A questão de classe, retornando a Robert Kurz, foi praticamente posta de lado. Aqueles que buscam trazer a classe para o debate são tratados como dinossauros, ortodoxos, atrasados ou simplesmente ignorados. Não que as outras questões devam ser postas de lado, muito pelo contrário. Ronaldo Tadeu de Souza nos auxilia enormemente ao nos citar que: “[…] a esquerda brasileira morre não por que se apropria grandemente de tais teorias sociais para compor o leque de entendimento e ação na realidade; quanto a isso estamos na vanguarda do que sugerem Perry Anderson e Göran Therborn. Mas o absoluto desprezo com que a esquerda brasileira, ressalvando pouquíssimas vozes, tem com relação ao marxismo e as flechas da aljava da teoria socialista clássica é escandaloso. Uma esquerda que ainda estivesse lendo, apenas O que fazer?, de Lênin, escrito em 1902, e não soubesse o que está escrevendo Butler e Honneth, Laval e Rahel Jaeggi seria um problema grave. Contudo, uma esquerda que somente se debruça sobre a teoria queer e estudos sobre desigualdade, psicanálise e pós-colonialidade, esfera pública e teoria da justiça e sequer vislumbra averiguar, por exemplo, o que significa o conceito de imperialismo de Lênin, Rosa Luxemburgo, Kautsky, Bukharin e Hilferding […],não deixa de ser sintomático de sua crise profunda (é constrangedor, nesse caso, o uso insistente da noção de correlação de forças para justificar as condutas políticas de Lula, Haddad e do PT).

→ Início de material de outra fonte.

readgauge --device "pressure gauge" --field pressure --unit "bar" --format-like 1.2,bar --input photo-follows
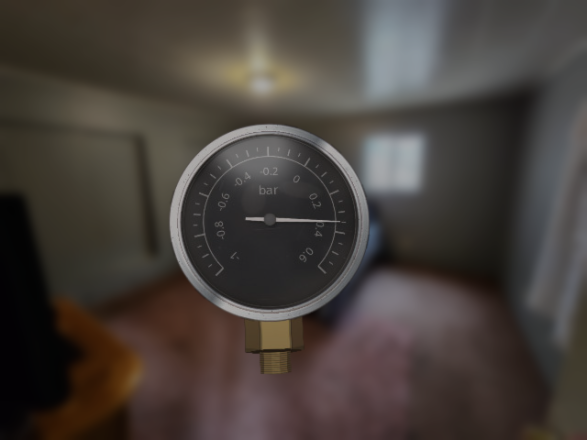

Ou seja, o decoro atual da esquerda é estar na busca constante do mais novo e fragmentado pensamento crítico, porém, colocando na sombra justamente o pensar crítico clássico, do qual muitas vezes nasceram essas outras teorias sociais. Trazemos como exemplo a própria Teoria decolonial, por muitos apregoada como antimarxista (sic), sendo que um de seus principais expoentes (para alguns até mesmo formulador) foi um dos maiores marxistas que o América Latina produziu, no caso Enrique Dussel.

Agora, por que Carlos Walter nos é importante? Sua análise final sobre a crise da Geografia era a de que é precisamente a crise que traz a possibilidade de superação da mesma, uma superação onde se construa mais unicidade, menos repartições, menos fraturas dentro da esquerda, não somente a acadêmica, mas principalmente a da materialidade, ou seja, dos movimentos sociais e das classes em luta.

Uma teoria crítica que saiba resgatar o camponês, em vez de segmentar e judicializar a luta das diversas frações do campesinato, que saiba unificar a luta dos trabalhadores urbanos em seus mais diversos extratos, que consiga alcançar aquela e aquela trabalhadora aos trapos, os lumpen, do magnetismo da extrema direita. Por uma esquerda que busque em Marx, em Tristan, em Kropotkin, em Reclus, em Luxemburgo as armas da crítica para atacar e revolucionar, e não somente resistir “pela lei”.

Que a esquerda brasileira ache seu cipó de aroeira, para dar em quem mandou bater, que encontre nesses mares hoje cada vez mais vermelhos de sangue marinheiras e marinheiros que batam no peito e gritem: eu também sei governar.